Christmas didn’t work out well for me. It was upon planning to buy some Christmas gifts for my nephew and niece that I came to the stark realization that, due to my bank balance, I will need to give them batteries with a note saying ‘toys not included’.
Women say shopping is like sex, and I would agree. I lasted about five minutes and then felt instantly tired. Though I admit that’s a lie, the real reason I stopped shopping so early was that I was browsing through Primark… and a customer mistook me for an employee. I came home and just fell into bed in disgrace.
I stay clear of do-it-yourself gifts too. Due to my dyslexia and dyspraxia (and yes it took three attempts to type that) I now no longer buy self-assembling furniture. My last computer desk was more of a tie rack and I am paranoid if I go to buy a pillow from IKEA they will just give me a bag, a duck and some instructions.
And yes, I will call this period that has been Christmas, not Xmas… Xmas sounds like it should be treated with ointment. Boxing Day wasn’t much more fun. A small number of the guests were recovering alcoholics so there was a wee bit of offence upon the suggestion of cold turkey.
It is now, a week after Christmas, that I have discovered that I’ve put on a little ‘holiday weight’. This discovery came after dinner when I slumped upon a lovely bean bag only to discover… there was no bean bag.
We don’t do stockings this Christmas either since mum thought it amusing to just stuff them with odour-eaters. I was, however, always grateful for my gifts as a child but never had the guts to tell my parents what I really wanted… real-estate.
I am thankful I can now drink over the Christmas period. Whereas before I would see one Santa, this year I saw three. I loved the Christmas tree too, I feel I could connect with it on an intellectual level plus in both our cases our balls are just for decoration.
Despite how you may perceive me in my writing or in person, I am always awkward at parties, especially over the festive period. I am uncomfortable about the crowds of people and how they have changed more and more with each year. This is especially prominent in the gay scene where I am seeing more familiar face-lifts now than faces.

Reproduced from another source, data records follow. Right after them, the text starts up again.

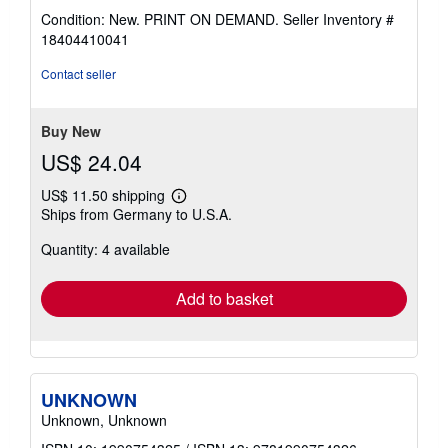
rating
Condition: New. PRINT ON DEMAND.
Seller Inventory #
4
18404410041
out
of
Contact seller
5
stars
Buy New
US$ 24.04
US$ 11.50 shipping
Learn
Ships from Germany to U.S.A.
more
about
Quantity: 4 available
shipping
rates
Add to basket
UNKNOWN
Unknown, Unknown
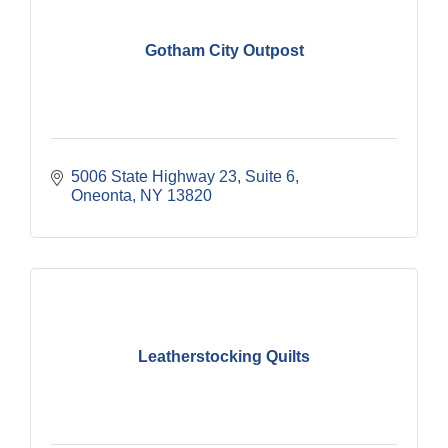
Gotham City Outpost
5006 State Highway 23
Suite 6
Oneonta
NY
13820
Leatherstocking Quilts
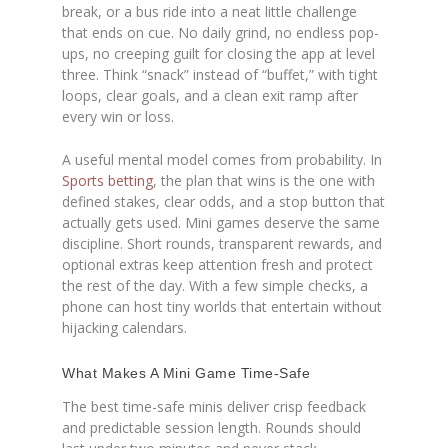
break, or a bus ride into a neat little challenge
that ends on cue. No daily grind, no endless pop-
ups, no creeping guilt for closing the app at level
three. Think “snack” instead of “buffet,” with tight
loops, clear goals, and a clean exit ramp after
every win or loss.
A useful mental model comes from probability. In
Sports betting
, the plan that wins is the one with
defined stakes, clear odds, and a stop button that
actually gets used. Mini games deserve the same
discipline. Short rounds, transparent rewards, and
optional extras keep attention fresh and protect
the rest of the day. With a few simple checks, a
phone can host tiny worlds that entertain without
hijacking calendars.
What Makes A Mini Game Time-Safe
The best time-safe minis deliver crisp feedback
and predictable session length. Rounds should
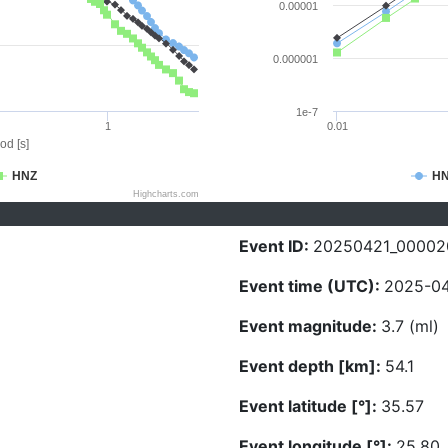
0.00001
0.000001
1e-7
1
0.01
od [s]
HNZ
H
Highcharts.com
Event ID:
20250421_00002
Event time (UTC):
2025-04
Event magnitude:
3.7 (ml)
Event depth [km]:
54.1
Event latitude [°]:
35.57
Event longitude [°]:
25.80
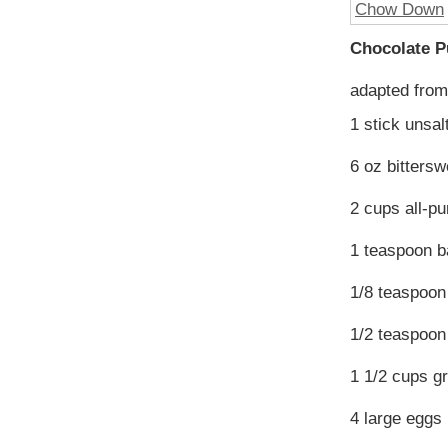
Chocolate 
adapted fro
1 stick unsal
6 oz bitters
2 cups all-pu
1 teaspoon b
1/8 teaspoo
1/2 teaspoon 
1 1/2 cups g
4 large eggs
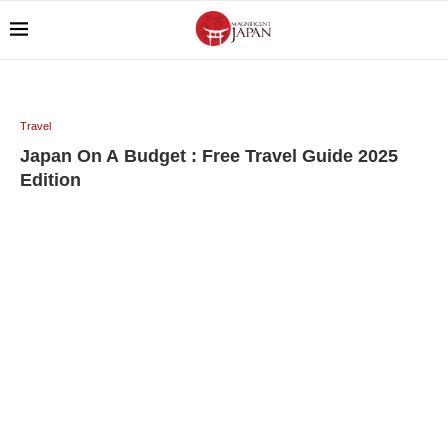
Travel
Japan On A Budget : Free Travel Guide 2025
Edition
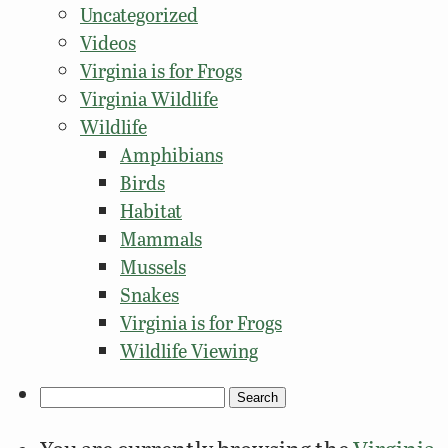
Uncategorized
Videos
Virginia is for Frogs
Virginia Wildlife
Wildlife
Amphibians
Birds
Habitat
Mammals
Mussels
Snakes
Virginia is for Frogs
Wildlife Viewing
Search
for:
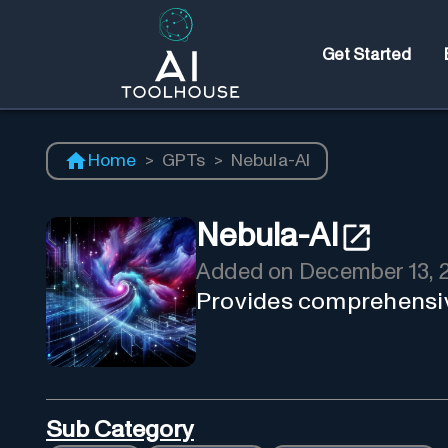
Get Started
Home
>
GPTs
>
Nebula-AI
Nebula-AI
Added on
December 13, 
Provides comprehensive
Sub Category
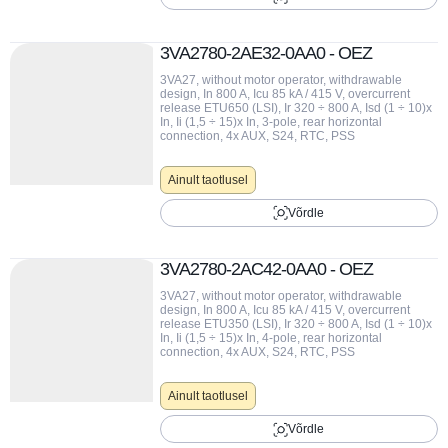
3VA2780-2AE32-0AA0 - OEZ
3VA27, without motor operator, withdrawable
design, In 800 A, Icu 85 kA / 415 V, overcurrent
release ETU650 (LSI), Ir 320 ÷ 800 A, Isd (1 ÷ 10)x
In, Ii (1,5 ÷ 15)x In, 3-pole, rear horizontal
connection, 4x AUX, S24, RTC, PSS
Ainult taotlusel
Võrdle
3VA2780-2AC42-0AA0 - OEZ
3VA27, without motor operator, withdrawable
design, In 800 A, Icu 85 kA / 415 V, overcurrent
release ETU350 (LSI), Ir 320 ÷ 800 A, Isd (1 ÷ 10)x
In, Ii (1,5 ÷ 15)x In, 4-pole, rear horizontal
connection, 4x AUX, S24, RTC, PSS
Ainult taotlusel
Võrdle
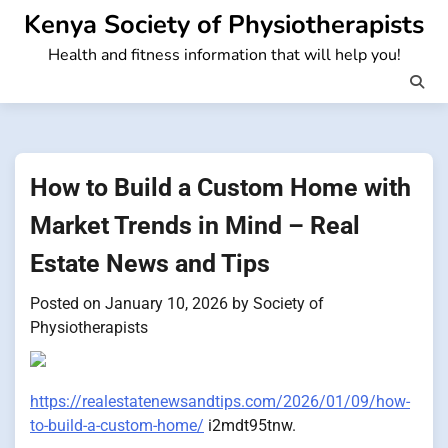
Skip
Kenya Society of Physiotherapists
to
Health and fitness information that will help you!
content
How to Build a Custom Home with
Market Trends in Mind – Real
Estate News and Tips
Posted on
January 10, 2026
by
Society of
Physiotherapists
https://realestatenewsandtips.com/2026/01/09/how-
to-build-a-custom-home/
i2mdt95tnw.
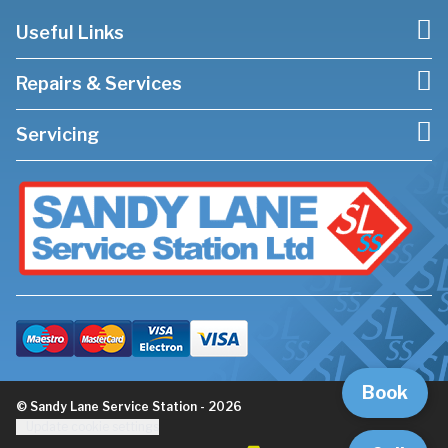
Useful Links
Repairs & Services
Servicing
Book
© Sandy Lane Service Station - 2026
Update cookie settings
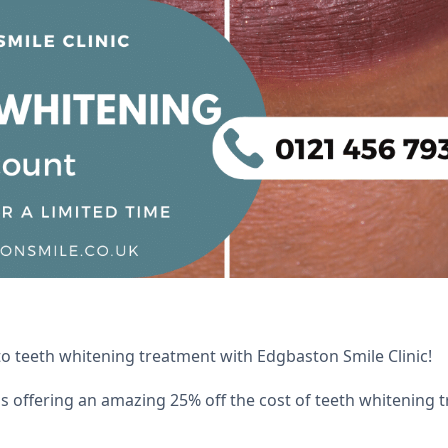
to teeth whitening treatment with Edgbaston Smile Clinic!
is offering an amazing 25% off the cost of teeth whitening t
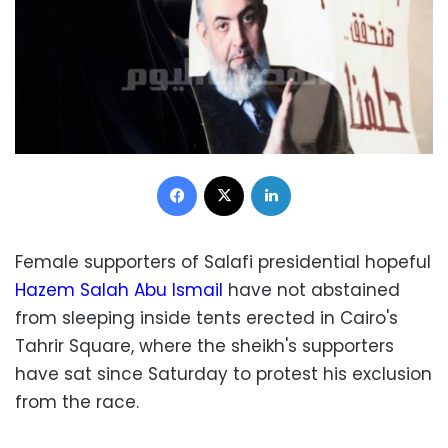
Facebook
X
LinkedIn
Female supporters of Salafi presidential hopeful
Hazem Salah Abu Ismail
have not abstained
from sleeping inside tents erected in Cairo's
Tahrir Square, where the sheikh's supporters
have sat since Saturday to protest his exclusion
from the race.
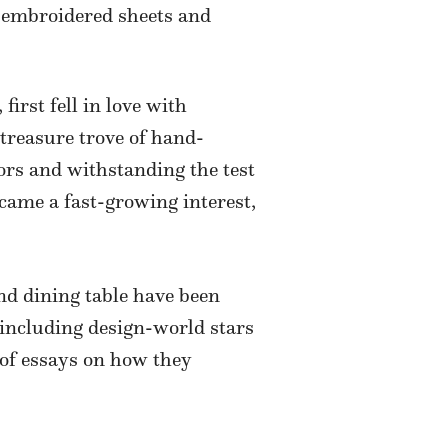
e embroidered sheets and
, first fell in love with
treasure trove of hand-
ors and withstanding the test
came a fast-growing interest,
nd dining table have been
 including design-world stars
of essays on how they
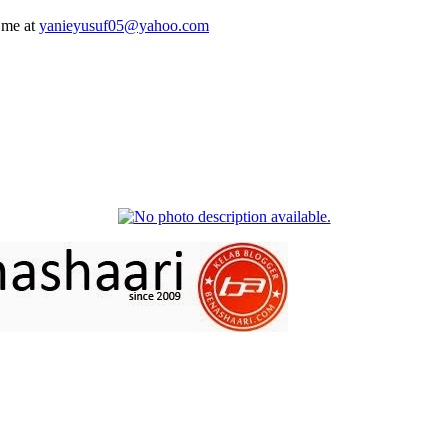
 me at
yanieyusuf05@yahoo.com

Too often the most fun part of a party is being able to have the invitation on your Facebook wall. Though nothing infuriates me more than not being invited to a party I would have hated to go to anyway. One main reason I am terrified of parties is the possibility of using the toilet, flushing it and the water rising unexpectedly… this is scarier to me than treading an ill-fated Lego brick.
I am still, however, waiting to find a beautiful hibernating hedgehog as I find nothing could be more delightful than training it to scuttle up and down my table as a magnificent mobile-cheese-and-pineapple-nibble-dispenser. If I ever do go missing at a party however it is likely you will find me in the ‘spare room’ underneath the pile of guests coats. I exhaust easily under the pressure of being remotely interesting.